Students like Elizabeth Thalanany, a junior in the College of Nursing, said they see Naus as a friendly and honest man.
“Everyone seems to love him here,” Thalanany said. “Anytime I’m at the AMU, he pulls up his chair to some students and everyone is just laughing and all smiles. I think students will really miss that.”
Trevor Gundlach, a junior in the College of Arts & Sciences, knows Naus well, as he has participated in campus ministry since his freshman year.
“Without Fr. Naus, Marquette will miss one of its greatest icons of true Ignatian spirituality,” Gundlach said. “Whether it be Tuesday night Masses or sporadic encounters with Fr. Naus around campus, he will be greatly missed.”
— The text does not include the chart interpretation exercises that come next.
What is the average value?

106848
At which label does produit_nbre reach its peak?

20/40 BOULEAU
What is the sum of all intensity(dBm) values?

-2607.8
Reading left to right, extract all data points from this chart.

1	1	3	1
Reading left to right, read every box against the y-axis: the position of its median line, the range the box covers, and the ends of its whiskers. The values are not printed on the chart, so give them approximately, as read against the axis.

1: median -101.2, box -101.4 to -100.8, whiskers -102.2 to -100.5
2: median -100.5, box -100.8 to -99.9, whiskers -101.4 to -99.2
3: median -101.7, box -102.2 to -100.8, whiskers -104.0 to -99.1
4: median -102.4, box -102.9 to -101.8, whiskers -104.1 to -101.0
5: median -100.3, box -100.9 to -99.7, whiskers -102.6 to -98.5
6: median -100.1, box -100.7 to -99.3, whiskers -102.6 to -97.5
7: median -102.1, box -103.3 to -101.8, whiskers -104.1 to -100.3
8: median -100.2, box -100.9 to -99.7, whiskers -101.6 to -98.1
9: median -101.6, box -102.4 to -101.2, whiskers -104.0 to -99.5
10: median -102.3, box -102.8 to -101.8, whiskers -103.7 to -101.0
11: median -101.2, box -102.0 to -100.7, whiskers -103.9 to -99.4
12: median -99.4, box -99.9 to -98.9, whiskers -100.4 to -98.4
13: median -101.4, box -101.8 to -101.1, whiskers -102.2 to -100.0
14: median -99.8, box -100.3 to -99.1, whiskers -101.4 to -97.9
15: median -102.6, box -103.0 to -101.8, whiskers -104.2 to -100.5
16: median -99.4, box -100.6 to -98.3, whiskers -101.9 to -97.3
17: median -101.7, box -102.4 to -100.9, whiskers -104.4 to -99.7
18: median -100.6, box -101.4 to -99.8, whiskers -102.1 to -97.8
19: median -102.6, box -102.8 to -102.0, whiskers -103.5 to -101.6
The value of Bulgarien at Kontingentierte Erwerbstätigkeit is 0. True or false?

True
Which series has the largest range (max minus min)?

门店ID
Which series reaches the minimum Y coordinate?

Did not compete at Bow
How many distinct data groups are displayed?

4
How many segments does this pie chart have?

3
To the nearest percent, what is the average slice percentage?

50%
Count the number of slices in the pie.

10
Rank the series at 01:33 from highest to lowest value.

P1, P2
Naus celebrated the 10 p.m. Tuesday night Mass at the Joan of Arc Chapel for more than 25 years, making it perhaps the most recognized and attended Mass on campus.
Meghan Mountin, a junior in the College of Arts & Sciences, loves frequenting the Tuesday night Mass and appreciates Naus’ devotion to Marquette and love for its students.
Gundlach agreed, and said Naus’ Mass was simply the “most joyous occasion.”
“Being able to witness Fr. Naus celebrating the Mass every week and hearing his simple yet love-provoking homilies will remain in the minds and hearts of students,” Gundlach said.
Mountin added that Naus’s Mass and persona are uplifting and have helped her escape the hectic nature of the school week by providing time for reflection, good music and valuable conversations with friends.
While Naus is no longer on campus, Gundlach said the facility in which Naus now resides, the St. Camillus nursing home in Wauwatosa, promotes a “caring community.”
Thalanany, who never shared a connection with Naus as intimate as Gundlach’s, said she wishes the best for the retiree.
“Whether you knew him or not, Naus was a familiar face at Marquette, and that will never change,” Thalanany said.
Gundlach expects Naus’s spirit to continue to thrive at Marquette this fall.
“His ideas of love and genuine joy will remain present on campus,” Gundlach said. “Students will always be able to see him in these simple yet beautiful actions.”